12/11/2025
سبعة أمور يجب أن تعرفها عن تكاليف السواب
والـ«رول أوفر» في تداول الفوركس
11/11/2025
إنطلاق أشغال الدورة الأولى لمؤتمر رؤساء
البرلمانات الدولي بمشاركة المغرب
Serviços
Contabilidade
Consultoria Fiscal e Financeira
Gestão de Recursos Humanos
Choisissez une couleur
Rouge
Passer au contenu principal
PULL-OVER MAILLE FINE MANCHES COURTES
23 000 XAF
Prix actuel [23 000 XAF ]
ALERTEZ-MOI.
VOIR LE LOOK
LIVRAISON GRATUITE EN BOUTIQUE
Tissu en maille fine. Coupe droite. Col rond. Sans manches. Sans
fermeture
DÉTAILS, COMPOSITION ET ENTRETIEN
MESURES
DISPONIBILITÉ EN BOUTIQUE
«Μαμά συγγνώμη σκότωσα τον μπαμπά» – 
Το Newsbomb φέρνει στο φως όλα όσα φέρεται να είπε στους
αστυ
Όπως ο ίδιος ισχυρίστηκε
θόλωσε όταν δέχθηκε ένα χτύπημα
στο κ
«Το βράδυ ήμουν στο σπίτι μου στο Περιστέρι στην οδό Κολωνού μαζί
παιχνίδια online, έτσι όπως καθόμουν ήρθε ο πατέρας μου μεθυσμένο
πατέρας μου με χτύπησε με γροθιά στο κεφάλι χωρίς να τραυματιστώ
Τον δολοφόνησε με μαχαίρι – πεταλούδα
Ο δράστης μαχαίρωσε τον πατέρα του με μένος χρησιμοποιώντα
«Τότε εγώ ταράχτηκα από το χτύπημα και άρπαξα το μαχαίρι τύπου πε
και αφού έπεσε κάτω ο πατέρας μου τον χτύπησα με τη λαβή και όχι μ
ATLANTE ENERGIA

» **WORK ORDER**
Where a line of the records includes "μαχαίρι", copy it.

» **WRITTEN RESPONSE**
Τον δολοφόνησε με μαχαίρι – πεταλούδα
«Τότε εγώ ταράχτηκα από το χτύπημα και άρπαξα το μαχαίρι τύπου πε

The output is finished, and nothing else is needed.